- Agradecer, é preciso! -

( A meus amigos da Casa no Campo )



Obrigado pela visita!


Contra um acompanhamento
no qual predominam as cordas e as madeiras,
com uma mão esquerda suave
na maior parte do tempo
e a direita
limitada a pouquíssimas notas
de uma melodia celestial,
o Adagio assai que ouço
do Concerto em Sol para piano e orquestra,
de Ravel,
e pergunto-me:
como é possível que música,
em colorido suave,
assemelhe-se a arco-íris?
Melancólico,
este movimento
também deve ser parte da senha para a placidez,
para a felicidade que
por acaso se precise encontrar.
Não o resolvi escutar conscientemente;
tenho, disso, certeza.
Os meandros do que não se vê
conduziram-me a ele
e, agora, sei esse fato porque
nos últimos dias,
após ter enviado uma mensagem
na qual muito revelava
do que se passava em minha alma naquele momento,
tive minha caixa postal abarrotada por respostas.
Sim,
respostas e respostas,
as mais variadas,
centenas delas,
todas contundentes, entretanto.
Vazia, assim, nenhuma.
Nenhuma que me levasse a crer
que minha voz se perdesse, sem eco.
E senti-me, pelas respostas, amanhecido,
limpo qual dobras antes escuras do mundo
de súbito banhadas por auroras.

Como lhes sou, amigos, grato por isso.

Encontrava-me, naquele dia,
com minhas mãos supinas,
quase pendidas,
e pude perceber que
nelas não se formavam deltas
pelos quais se perdessem as minhas marés.
Não, absolutamente não!
Pelo contrário,
senti em todas as respostas
o subir das águas
que me lavaram o peito,
o coração,
e que, evaporadas,
permitiram-me o caminhar como se andasse,
abençoadamente afogado,
nesse oceano invertido que são as brumas.
Transmutado pela generosidade alheia,
fui prisma, fui cores,
fui vibração concreta e abstrata.

Ah, Gide!
Que agora possam ser novamente saboreados
os frutos terrestres!

Nenhuma mensagem-resposta foi em vão,
independentemente das razões apresentadas.
Sem exceção,
Adagio assai, curiosamente.
Música, concerto em Sol,
todas,
Sol em concerto, arco-íris.
Portanto,
ainda que muito lhe sinta a falta, Quintana,
aqui
discordo que toda palavra escrita seja triste.
As que recebi,
radiosas,
não precisaram dizimar florestas.

E algo muito peculiar aconteceu em mim, então.
Lia-as e,
transportado,
delineava os rostos de quem mas enviava,
vislumbrava-lhes a silhueta frente ao teclado,
o recinto onde se encontravam,
a forma com a qual se posicionavam,
mas sobretudo
podia sentir-lhes o bater do coração,
o fluxo de suas preamares
em benefício de minhas marés altas.

E como continuei a ser-lhes, amigos, grato por isso.

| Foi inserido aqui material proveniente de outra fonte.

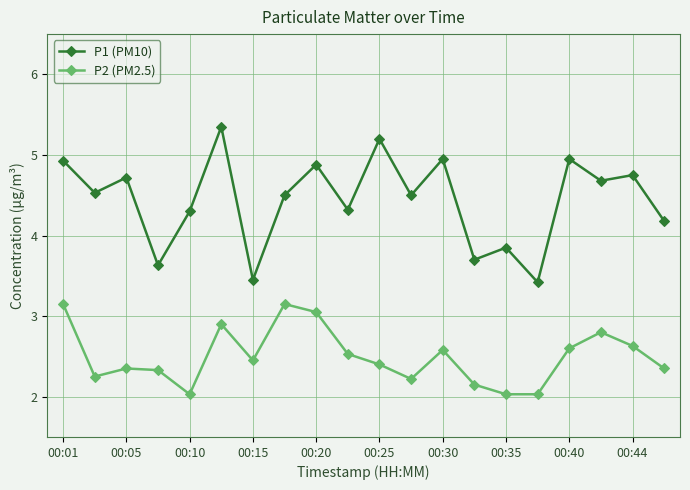

True or false: P1 (PM10) and P2 (PM2.5) intersect in this chart.

False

Indubitavelmente incrível,
é,
no meu entender,
o que nos ocorre, o que se passa.
Apenas um conjunto de apetrechos eletrônicos
e milhares de quilômetros de fios...
Nada mais, nada além disso...
E, no entanto, a troca,
o grito de nossa humanidade,
de nossos pensamentos,
de tudo o que nos revolta e nos comove.
Estamos nos pontos extremos.
E somos, queiramos ou não,
norte-sul-leste-oeste de cada um.

Virtual ou não,
aqui ao lado ou em outro continente,
jamais vou esgotar-me de tentar sentir
e de tentar fazer sentir,
de sorrir ou de emocionar(-me).
Sim, quero as cordas e as madeiras,
suaves aqui, em Sol,
como também quero todas as fanfarras,
quaisquer que sejam as tonalidades;
quero os sustenidos e os bemóis
ou, em escala maior, as suas ausências.
Se acidentadas,
porque esta é a exigência,
também as quero, escalas.
Quero sempre poder dizer obrigado
e escutar Ravel
enquanto também em Adagio assai
- para que se prolongue, para que fique sem fim -
possa saber que existem rostos
que jamais vi
mas que me alcançam a alma,
atravessando-a
como um arco-íris atravessa a neblina,
as brumas,
as marés de ponta-cabeça.

O meu muito obrigado porque lhes sou, amigos, grato.